Quale testimonianza?

Quando papa Giovanni XXIII nell’aprile del 1963, annunciò al mondo la sua enciclica “Pacem in terris”, i motivi di emozione non furono pochi. Non possiamo dimenticare che si era impegnato come mediatore tra la Russia e gli Stati Uniti d’America in occasione della crisi di Cuba; inoltre, aveva aperto da pochi mesi il Concilio, che era ancora alla ricerca di un indirizzo definitivo. E’ in questo contesto internazionale che apparvero gli obiettivi dell’enciclica. Non possiamo non ricordare:

  • la richiesta ai cristiani di essere attenti ai nuovi fenomeni sociali, i cosiddetti “segni dei tempi”: la promozione delle classi lavoratrici, l’ingresso della donna nella vita pubblica, l’aumento dei paesi e dei popoli indipendenti;
  • il superamento delle discriminazioni razziali;
  • l’invito a distinguere tra le visioni sbagliate del mondo e i movimenti sociali viventi che pure a queste visioni si richiamavano;
  • l’appello alla pace e al disarmo dove il Papa indicava con forza che non è possibile riconoscere nella guerra uno strumento di giustizia;

Rappresentava certamente una svolta nella mentalità spesso annebbiata dei Cristiani; spingeva a costruire un ordine nuovo tra persone e comunità politiche, da vivere nella verità, nella giustizia, nell’amore e nella libertà.

Papa Giovanni fu profeta anche nel leggere i segni dei tempi, quando invocava a riflettere sulla crescente interdipendenza tra le economie e dell’incapacità dei governi di assicurare il “bene comune” dei cittadini del mondo. Faceva anche un esplicito appello perché i “potenti della politica” sapessero farsi carico di costituire un’autorità all’altezza della nuova condizione del mondo, non imposta con la forza dalle comunità politiche più potenti e capace di operare in modo efficiente sul piano mondiale.

Quanto è attuale l’Enciclica possiamo vederlo ad esempio su come si è evoluta la guerra all’Iraq, sul ruolo contrapposto tra Stati Uniti ed Europa rispetto al dramma che il popolo iracheno stava vivendo, in quanto sottoposto ad un tiranno che non si faceva scrupolo di usare la forza per sottomettere idee ed uomini.

Nel corso di questi ultimi mesi è stato anche detto che con la guerra in Iraq si apriva anche uno scontro tra le due più importanti realtà culturali e religiose al mondo: la cristiana e l’islamica.

Non dimentichiamo che la cultura occidentale è il frutto di un intreccio più o meno importante di tradizioni religiose e di valori assai diversi.

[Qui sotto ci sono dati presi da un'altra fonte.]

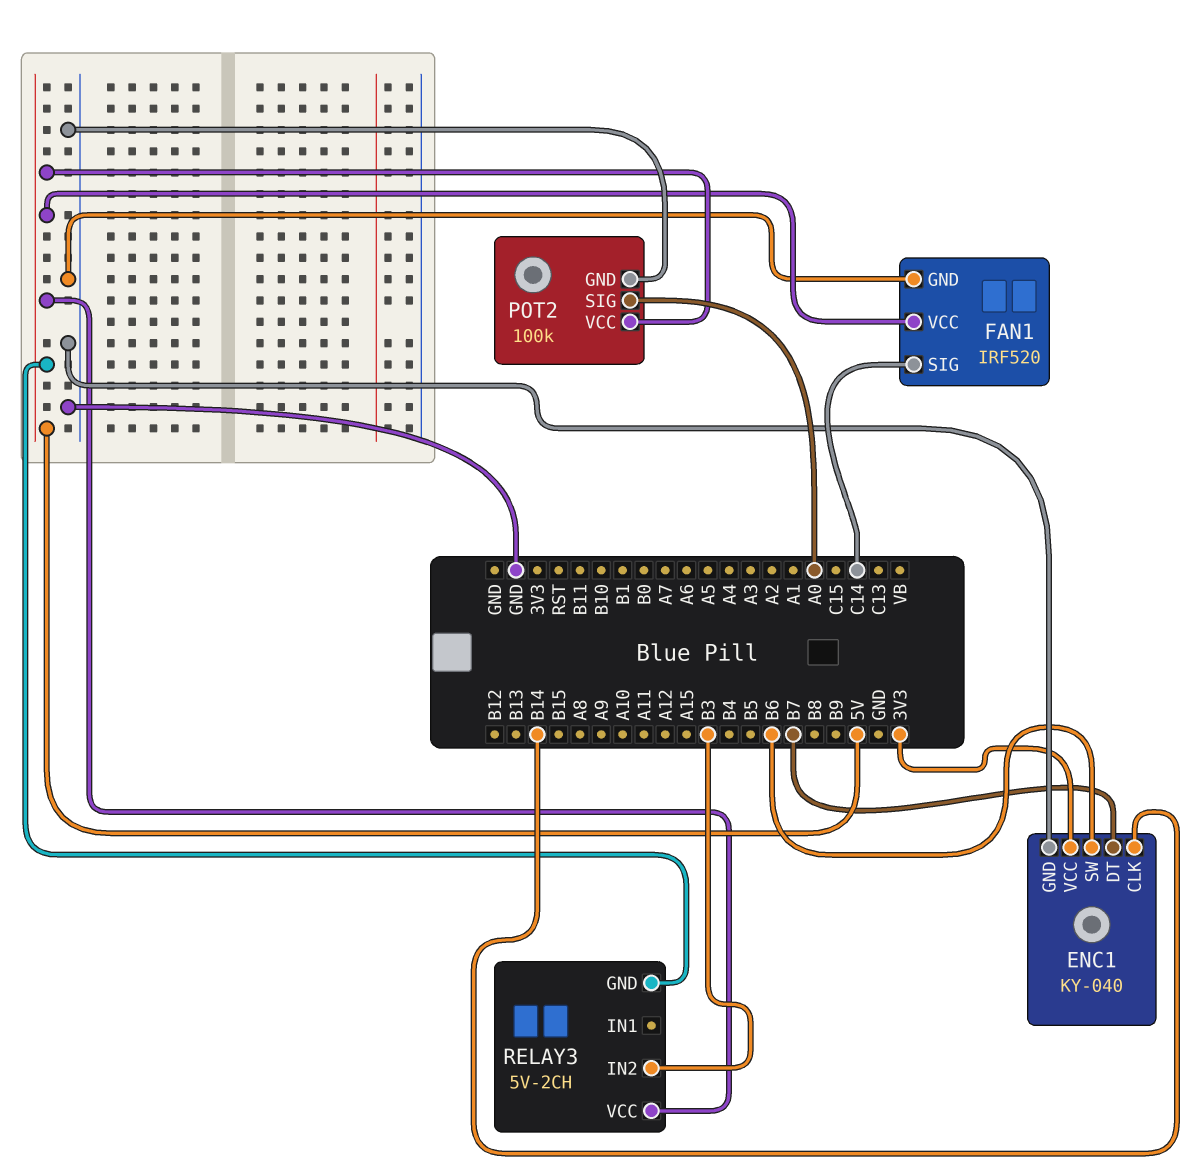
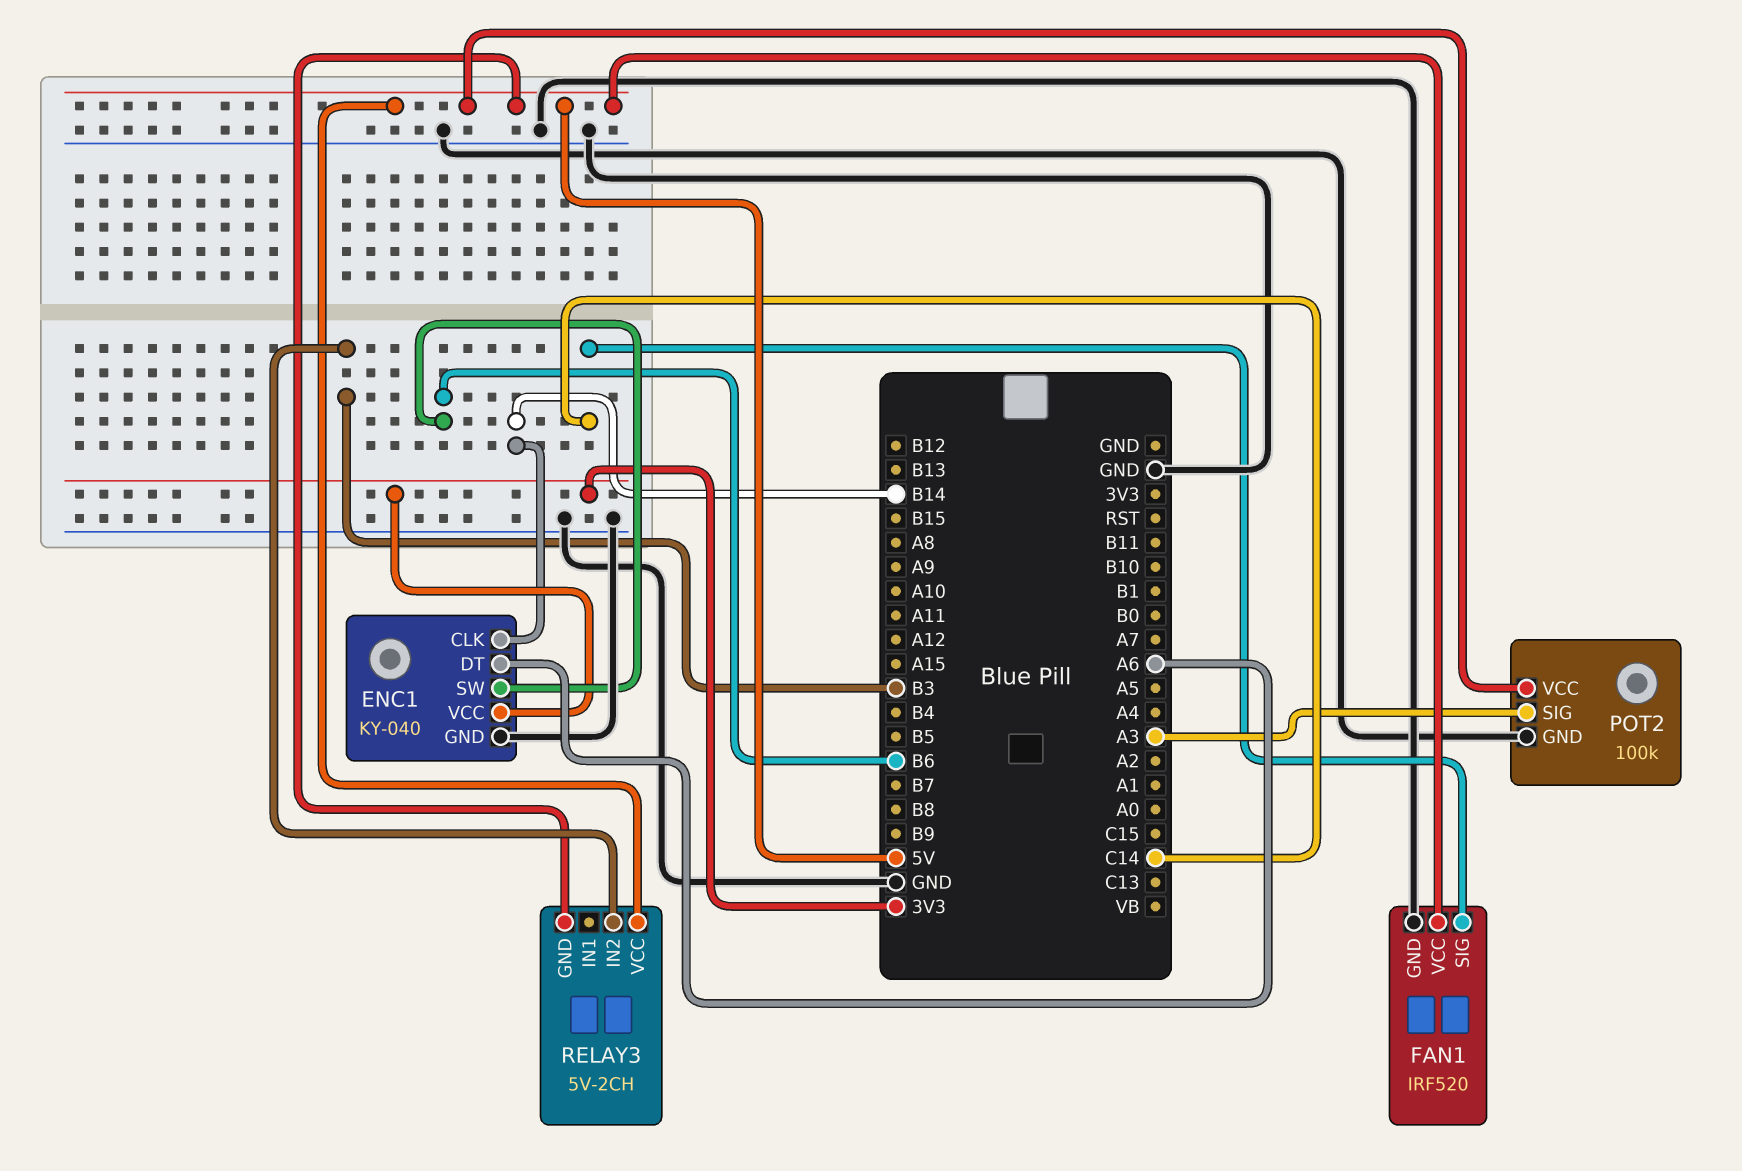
ENC1 pin DT: B7 -> A6
POT2 pin SIG: A0 -> A3

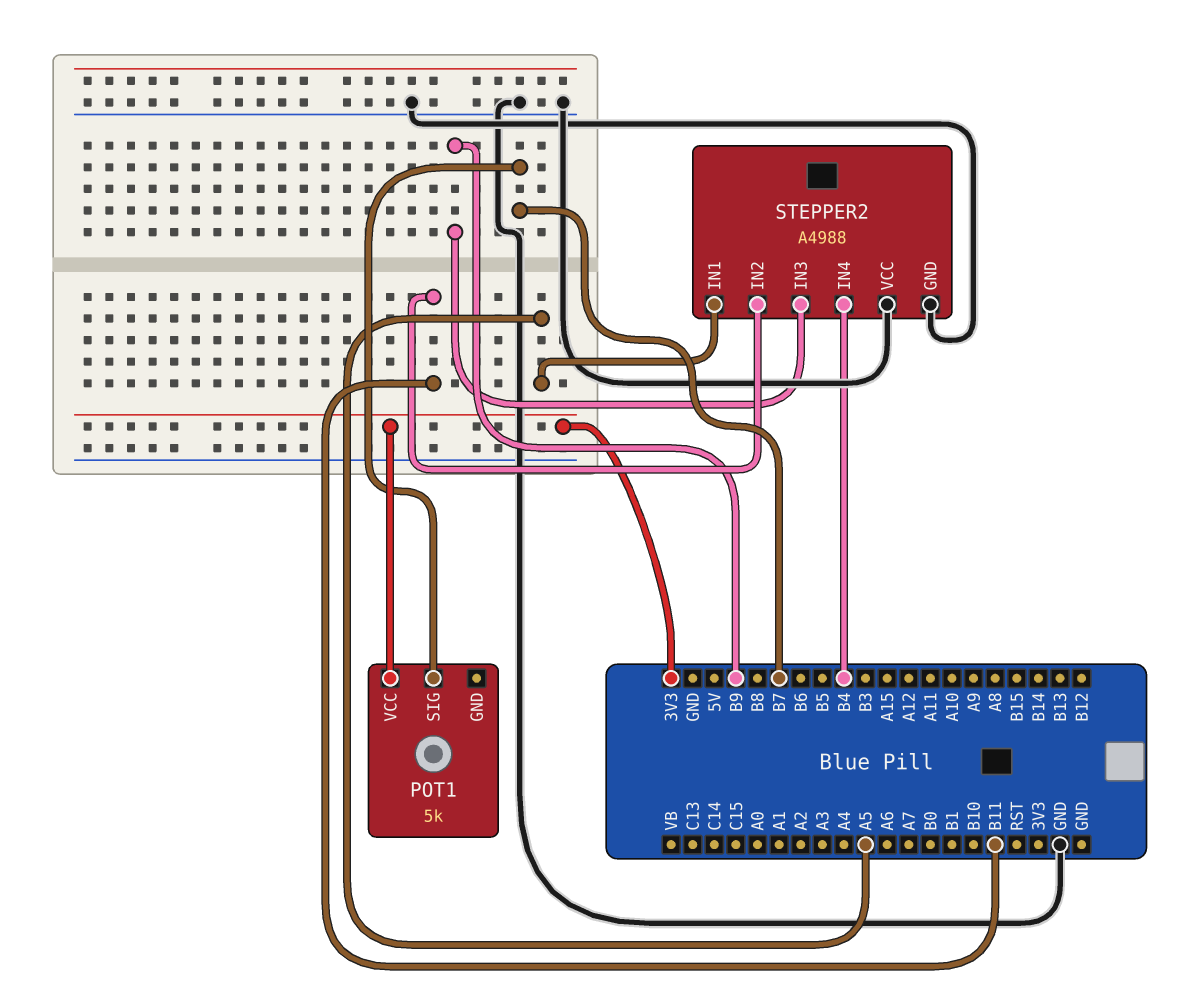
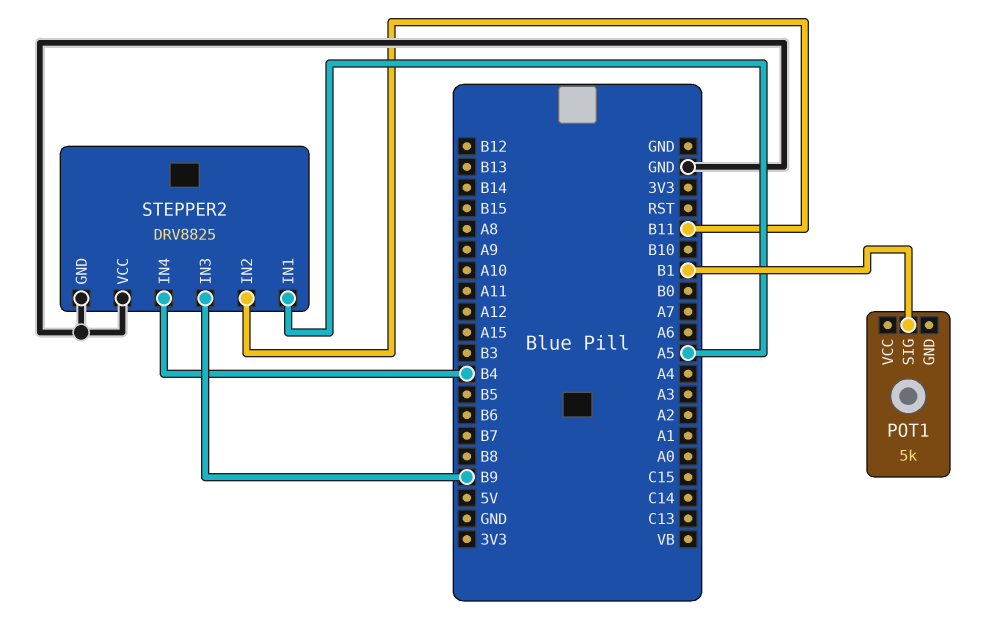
POT1 pin SIG: B7 -> B1
POT1 pin VCC: 3V3 -> none
STEPPER2: A4988 -> DRV8825

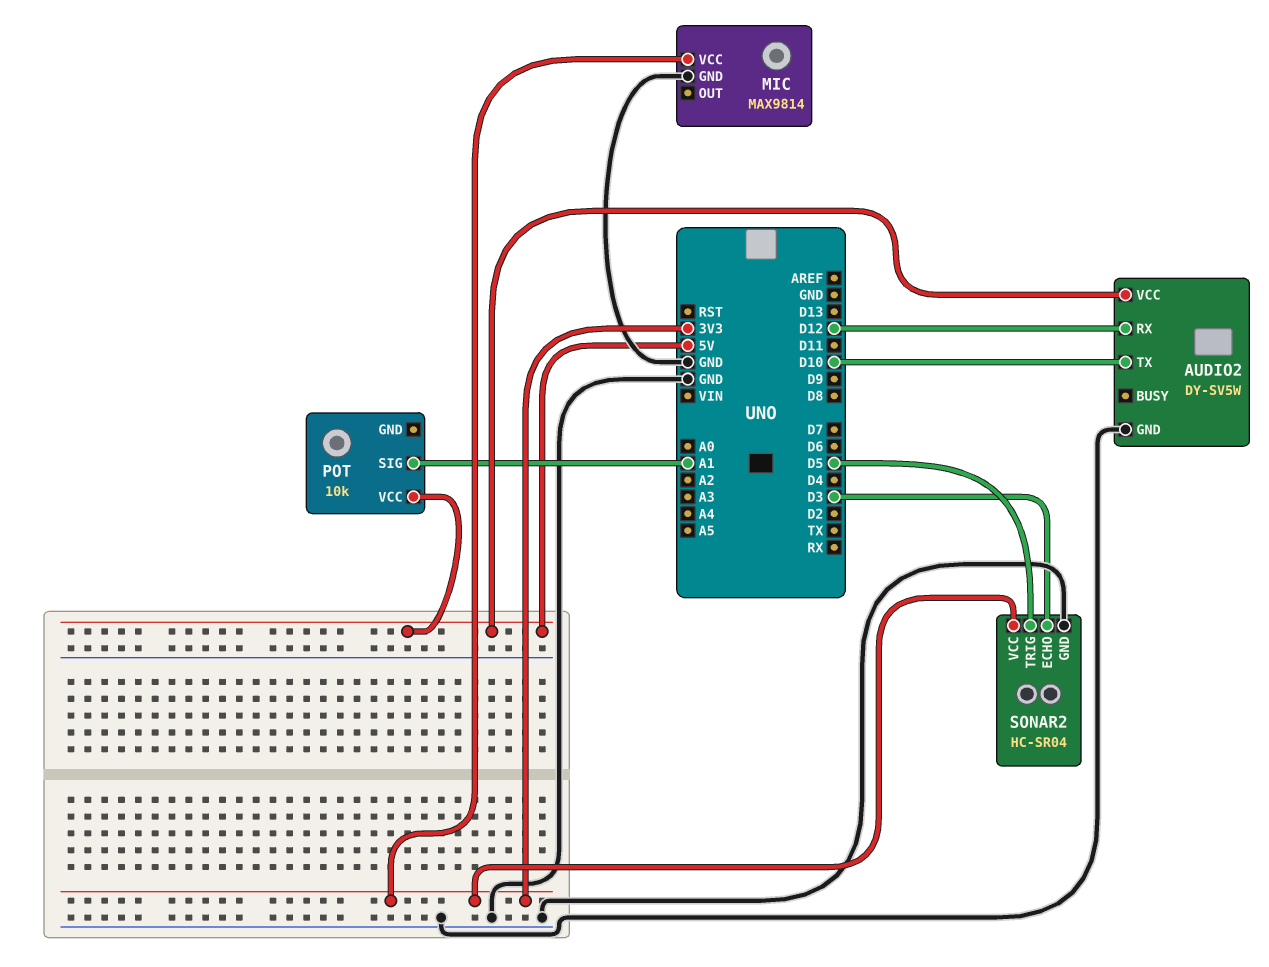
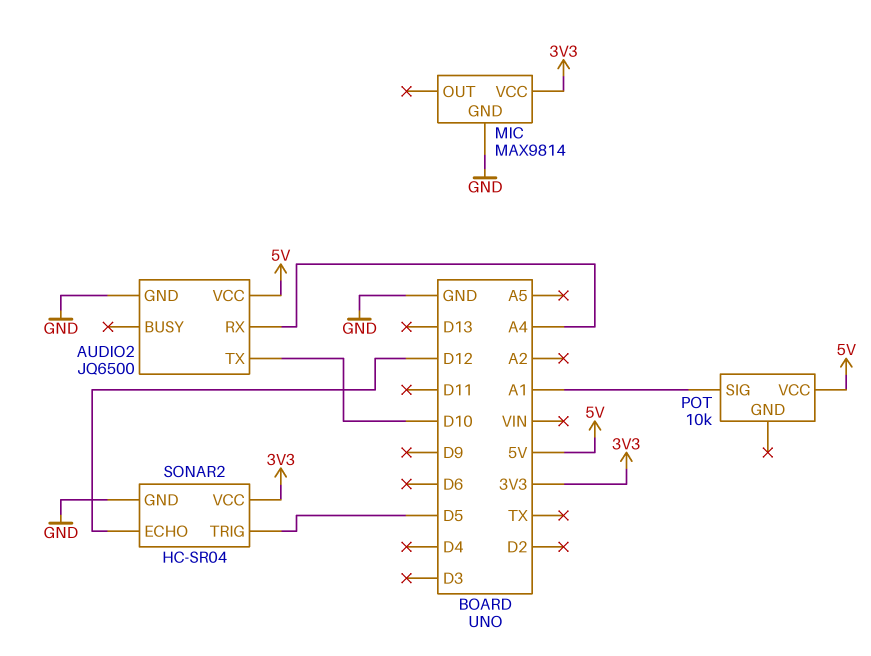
AUDIO2: DY-SV5W -> JQ6500
AUDIO2 pin RX: D12 -> A4
SONAR2 pin ECHO: D3 -> D12

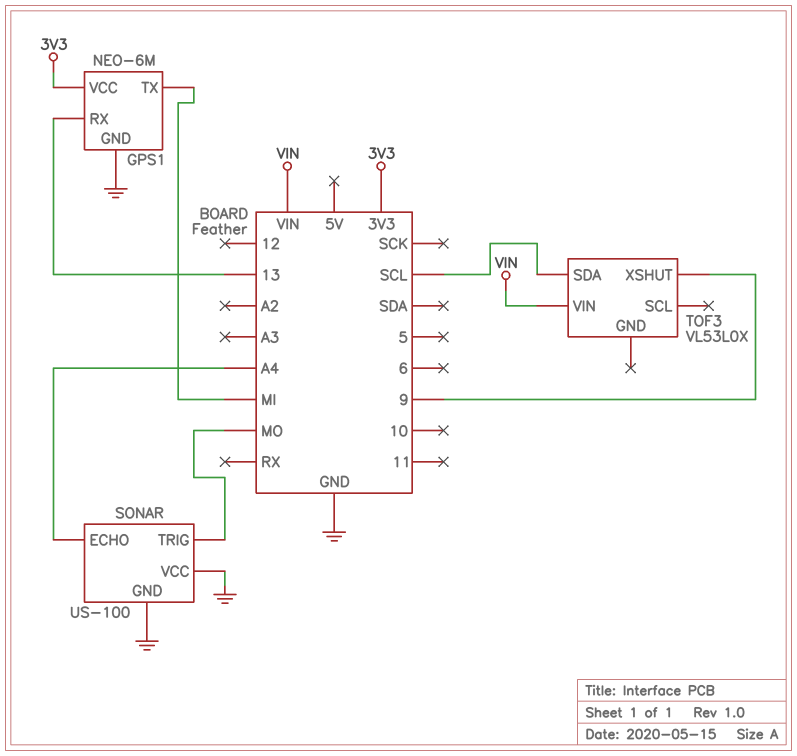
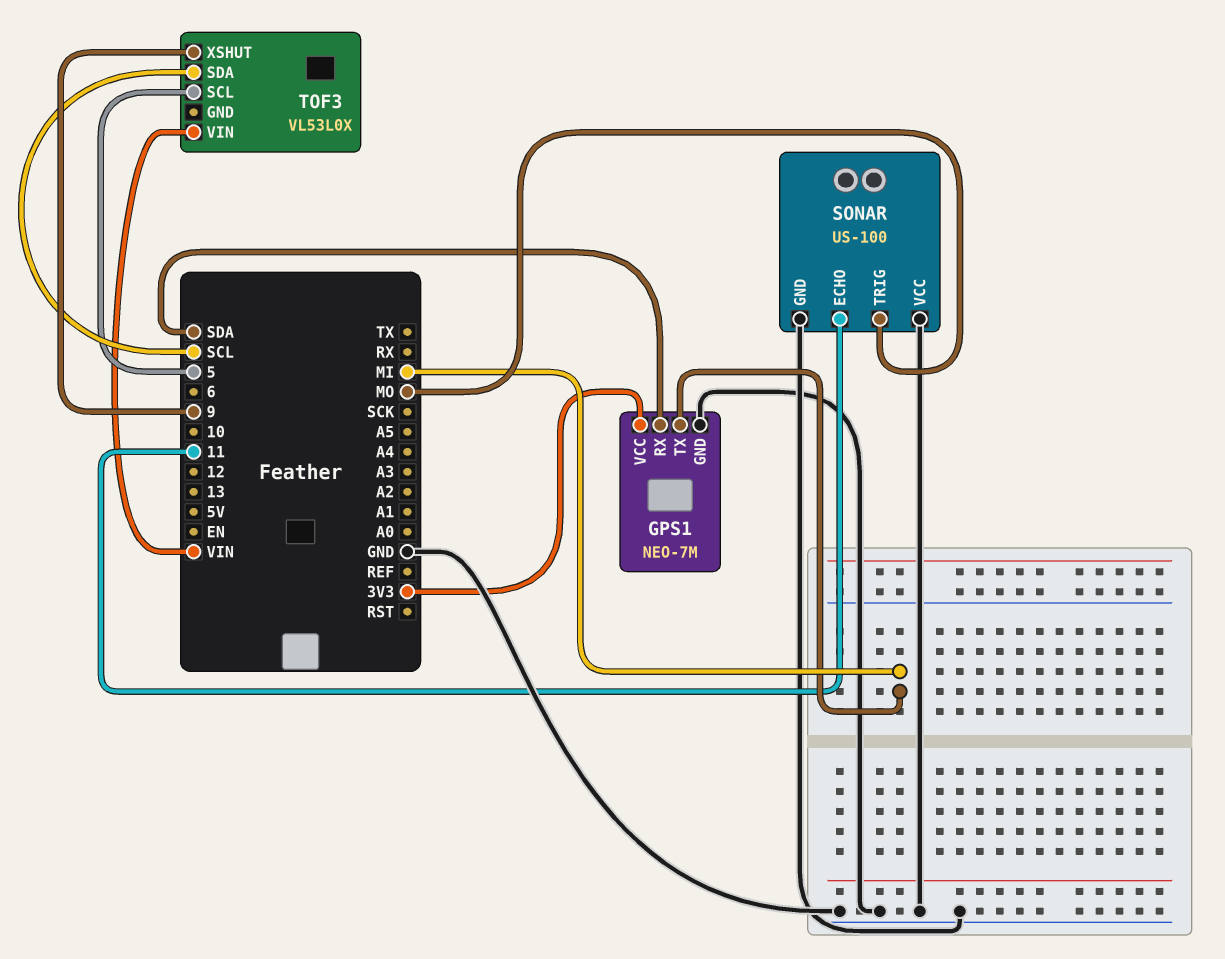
GPS1: NEO-6M -> NEO-7M
GPS1 pin RX: 13 -> SDA
SONAR pin ECHO: A4 -> 11
TOF3 pin SCL: none -> 5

Come non evincere che l’aspetto centrale sia quello di trovare un “comune denominatore etico”, che venga fatto emergere, riconoscendo ciò che unisce le diverse tradizioni culturali, necessari per instaurare una convivenza orientata alla mutua collaborazione, che non nasce dalla necessaria ricerca del bene, ma affonda le radici nell’etica di quei principi, al di là dei quali ogni relazione interpersonale si ritrova consegnata al fallimento.

Ma qual è il ruolo dei cristiani in questo nuovo contesto internazionale?

Una delle incapacità principali dei cristiani è quella di non sapere considerare la Bibbia e il Vangelo come elementi fondanti in chiave sociale, economica e politica.

Un gesuita inglese dice che noi Cristiani o presunti tali, sappiamo leggere il Vangelo come se non avessimo soldi e, al contempo, usiamo i soldi come se non conoscessimo nulla del Vangelo.

Padre Zanotelli ci suggerisce di prendere il Vangelo per tradurlo per quello che è davvero, a costo di diventare sovversivo dei valori della società entro la quale viviamo altrimenti si fa solo del moralismo.

Abbiamo ancora tanta strada da fare; l’Europa che ha adesso una nuova moneta e rappresenta certamente un gigante economico, fino a quando continuerà ad essere una larva in politica? E’ necessario che l’Europa sappia guardare ad Est per un progressivo allargamento con la stessa attenzione e sensibilità con la quale sta cercando di individuare gli strumenti fondanti di una politica comune.

Forse non sarà facile per noi, incidere sulla macro-politica, tuttavia nel piccolo della nostra comunità, non ci si deve stancare di incontrarsi per parlare, riflettere e provare ad intraprendere una nuova strada. Come non riconoscere che le diversità, che l’incontro con culture apparentemente così lontane, portano ricchezza. Non possiamo relegare l’immigrato al margine senza nessun diritto, considerarlo quando è funzionale al capitale o a noi come forza-lavoro e poi negargli il suo ruolo nella nostra società. Molti nostri connazionali hanno vissuto l’esperienza di un paese straniero che non sempre lo ha accolto, ma che ha certamente saputo dargli una possibilità.

Il Papa ci ha esortato ad assumere fino in fondo il compito di evangelizzare il lavoro e la vita sociale, facendo della Dottrina Sociale della Chiesa la nostra strada maestra, per rispondere cogliere e manifestare la centralità della persona umana. Giovanni Paolo II ci ha anche sollecitato ad essere determinati nell’impegno di difendere l’uomo, la sua dignità, i suoi diritti e la sua dimensione trascendente, spronandoci ad avere una grande attenzione per la famiglia, verso la quale devono essere pensate politiche sociali a sostegno della formazione e del lavoro, necessarie a conciliare lavoro e tempo per una miglior cura della famiglia ed infine di investire di più nel dialogo generazionale, formando giovani capaci di dare sapere ed illuminare la nostra società come sale della terra e luce del mondo.

Ecco, quindi che il ruolo di noi cristiani deve essere quello di saper riconoscere nella realtà sociale e nel lavoro, le speranze e le angosce del nostro tempo. Dobbiamo essere di grado di testimoniare con la nostra vita, i valori del “Regno di Dio” anche quando ciò comporta andare contro corrente.